MPs who caused the recall of Parliament last year and tabled damming documents accusing Tullow Oil of bribing ministers have vowed to lay more evidence implicating the oil company in bribe.
In an exclusive interview with Daily Monitor, Mr Gerald Karuhanga, Mr Vincent Kyamadidi and Mr Abdu Katuntu said Tullow Oil is acting in a guilty manner and should prove to the public how they got the oil deals instead of asking them to retract their statements.
“The way they acted when we laid those documents in the House (sending a letter to Parliament through the Prime Minister) showed that they are not clean, unless they want to tell us that the Prime Minister is their mail boy,” Mr Karuhanga said.

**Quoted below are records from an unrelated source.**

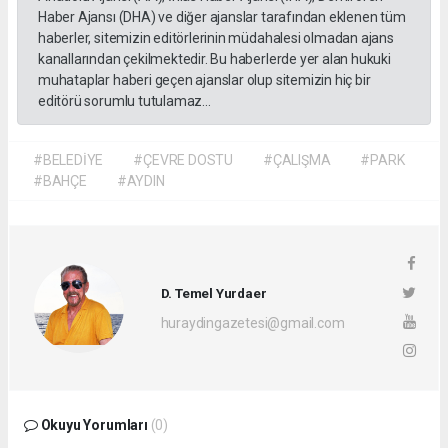
Haber Ajansı (DHA) ve diğer ajanslar tarafından eklenen tüm
haberler, sitemizin editörlerinin müdahalesi olmadan ajans
kanallarından çekilmektedir. Bu haberlerde yer alan hukuki
muhataplar haberi geçen ajanslar olup sitemizin hiç bir
editörü sorumlu tutulamaz...
#BELEDİYE
#ÇEVRE DOSTU
#ÇALIŞMA
#PARK
#BAHÇE
#AYDIN
D. Temel Yurdaer
huraydingazetesi@gmail.com
Okuyu Yorumları
(0)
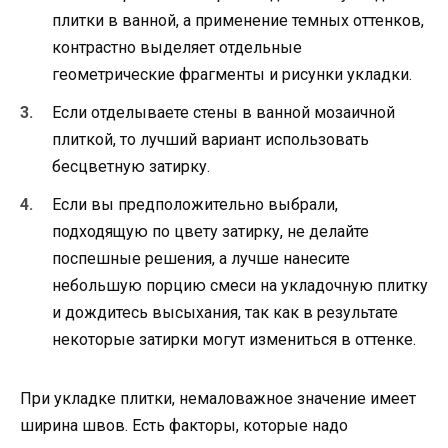
плитки в ванной, а применение темных оттенков,
контрастно выделяет отдельные
геометрические фрагменты и рисунки укладки.
Если отделываете стены в ванной мозаичной
плиткой, то лучший вариант использовать
бесцветную затирку.
Если вы предположительно выбрали,
подходящую по цвету затирку, не делайте
поспешные решения, а лучше нанесите
небольшую порцию смеси на укладочную плитку
и дождитесь высыхания, так как в результате
некоторые затирки могут измениться в оттенке.
При укладке плитки, немаловажное значение имеет
ширина швов. Есть факторы, которые надо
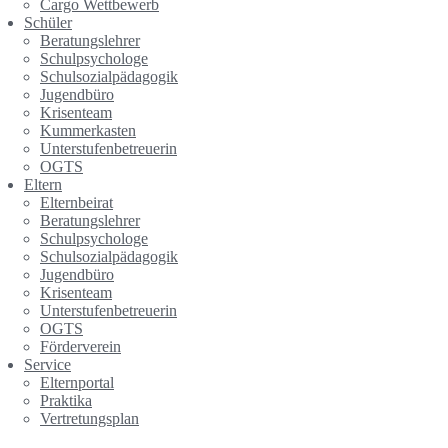
Cargo Wettbewerb
Schüler
Beratungslehrer
Schulpsychologe
Schulsozialpädagogik
Jugendbüro
Krisenteam
Kummerkasten
Unterstufenbetreuerin
OGTS
Eltern
Elternbeirat
Beratungslehrer
Schulpsychologe
Schulsozialpädagogik
Jugendbüro
Krisenteam
Unterstufenbetreuerin
OGTS
Förderverein
Service
Elternportal
Praktika
Vertretungsplan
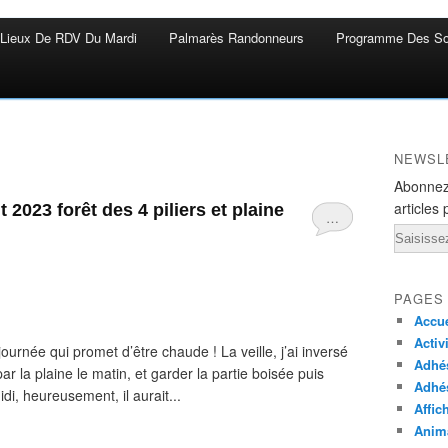
Lieux De RDV Du Mardi
Palmarès Randonneurs
Programme Des So
NEWSL
Abonnez
articles 
2023 forêt des 4 piliers et plaine
…
Email
PAGES
Accue
Activ
urnée qui promet d’être chaude ! La veille, j’ai inversé
Adhés
 la plaine le matin, et garder la partie boisée puis
Adhé
i, heureusement, il aurait...
Affic
Anima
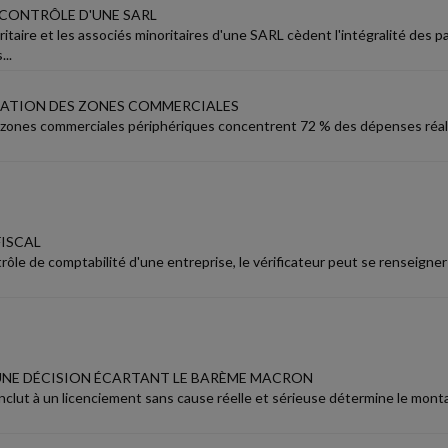
 CONTRÔLE D'UNE SARL
ritaire et les associés minoritaires d'une SARL cèdent l'intégralité des p
..
ATION DES ZONES COMMERCIALES
 zones commerciales périphériques concentrent 72 % des dépenses réal
ISCAL
rôle de comptabilité d'une entreprise, le vérificateur peut se renseigne
UNE DÉCISION ÉCARTANT LE BARÈME MACRON
nclut à un licenciement sans cause réelle et sérieuse détermine le montan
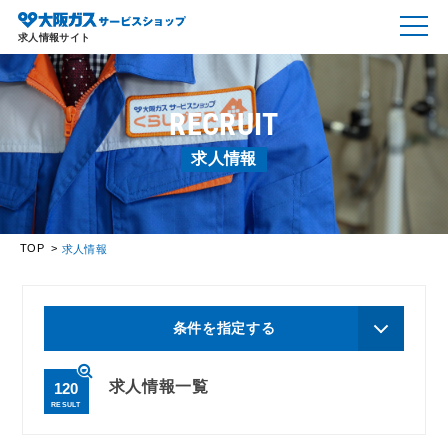
求人情報サイト
RECRUIT
求人情報
TOP
求人情報
条件を指定する
求人情報一覧
120
RESULT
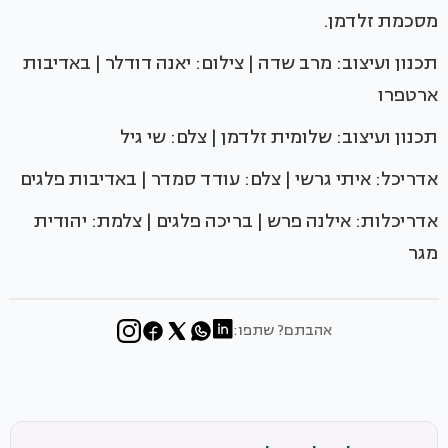
מסכמת זלדמן.
תכנון ועיצוב: מרב שדה | צילום: יאנה דודלר | באדיבות
ארטפרו
תכנון ועיצוב: שלומית זלדמן | צלם: שי גיל
אדריכל: איתי גרשי | צלם: עודד סמדר | באדיבות פלגים
אדריכלות: אילנה פרש | בריכה פלגים | צלמת: יהודית
מגר
אהבתם? שתפו:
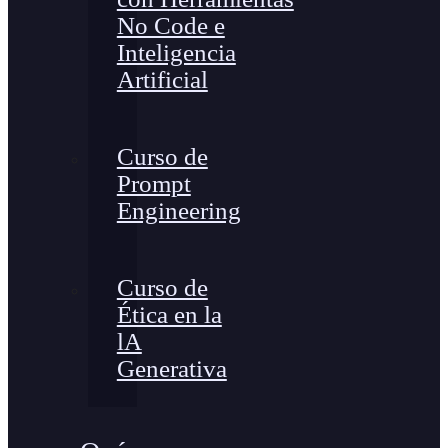
No Code e
Inteligencia
Artificial
Curso de
Prompt
Engineering
Curso de
Ética en la
lA
Generativa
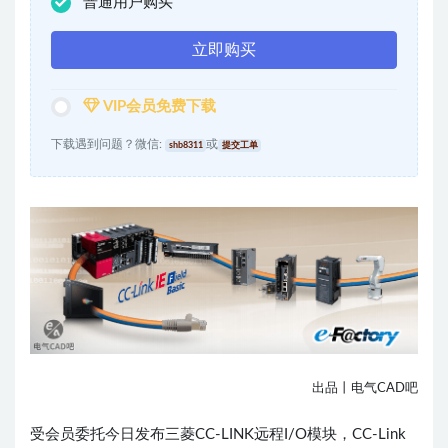
普通用户购买
立即购买
VIP会员免费下载
下载遇到问题？微信:
或
shb8311
提交工单
出品丨电气CAD吧
受会员委托今日发布三菱CC-LINK远程I/O模块，CC-Link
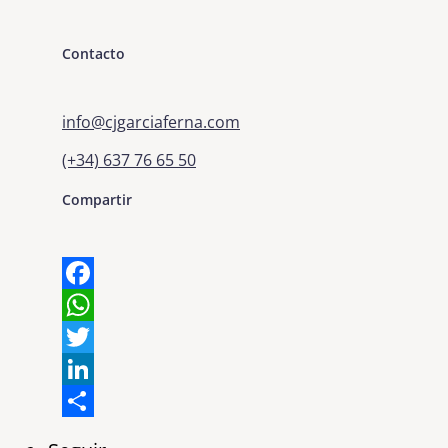
Contacto
info@cjgarciaferna.com
(+34) 637 76 65 50
Compartir
Facebook
WhatsApp
Twitter
LinkedIn
Share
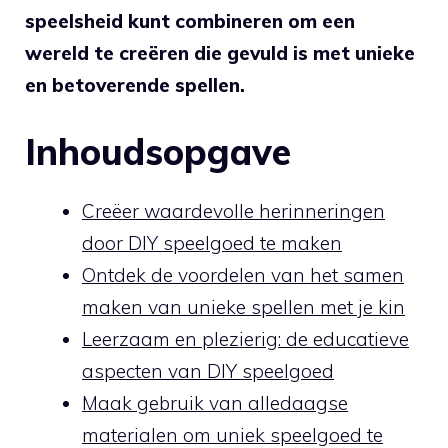
speelsheid kunt combineren om een​
wereld ‌te creëren die gevuld is met unieke
en betoverende spellen.
Inhoudsopgave
Creëer waardevolle herinneringen
door ⁤DIY speelgoed te maken
Ontdek ⁣de voordelen van het samen
maken van unieke spellen met je⁢ kin
Leerzaam en plezierig: ‌de educatieve
aspecten van DIY speelgoed
Maak gebruik ⁤van alledaagse
materialen om uniek speelgoed te⁤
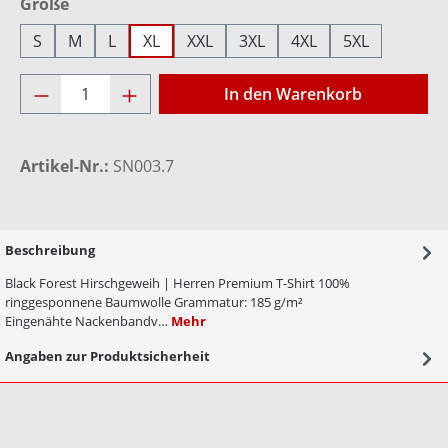
auswählen
Größe
S
M
L
XL
XXL
3XL
4XL
5XL
Produkt Anzahl: Gib den gewünschten Wer
In den Warenkorb
Artikel-Nr.:
SN003.7
Beschreibung
Black Forest Hirschgeweih | Herren Premium T-Shirt 100%
ringgesponnene Baumwolle Grammatur: 185 g/m²
Eingenähte Nackenbandv…
Mehr
Angaben zur Produktsicherheit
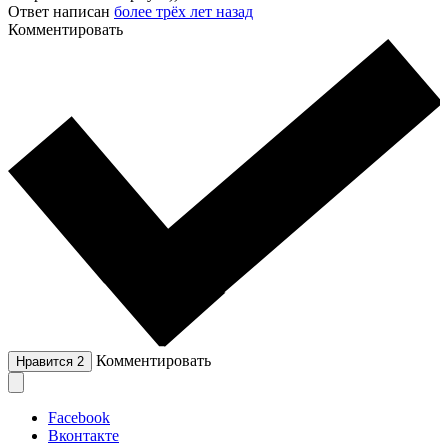
Ответ написан
более трёх лет назад
Комментировать
Комментировать
Нравится
2
Facebook
Вконтакте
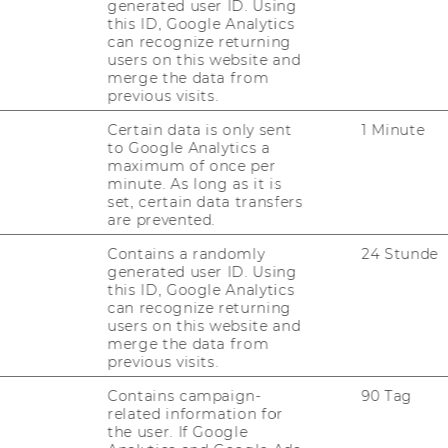
generated user ID. Using
this ID, Google Analytics
can recognize returning
users on this website and
merge the data from
previous visits.
Certain data is only sent
1 Minute
to Google Analytics a
maximum of once per
minute. As long as it is
set, certain data transfers
are prevented.
Contains a randomly
24 Stunde
generated user ID. Using
this ID, Google Analytics
can recognize returning
users on this website and
merge the data from
previous visits.
Contains campaign-
90 Tag
related information for
the user. If Google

“The only thing that can save their image is to explain to Ugandans how they got the licence when their agreements had expired.” The MPs’ utterances came a day after the Executive Director of Tullow, Mr Martin Graham, on behalf of the oil company, pleaded not guilty and told the parliamentary Ad hoc committee investigating the oil sector that they (Tullow) will at an appropriate time seek some kind of retraction (of the bribery allegations) from the MPs who made the statements.
But the MPs maintain that the oil company paid £17 million to the former Minister of Foreign Affairs Sam Kutesa as a bribe for his services in acquiring oil contracts in Uganda.
“As a criminal lawyer, 90 per cent of the people who are convicted for a crime plead not guilty until they are convicted,” Mr Abdu Katuntu said, adding, “the matter is under investigation. Let us wait for the committe report.”
But while addressing journalists after appearing before the Ad hoc committee, Mr Cazenove George, Tullow spokesperson, said; “We are ready for whatever new evidence that Mr Karuhanga will bring but we have to tell him that he has lost on this one.”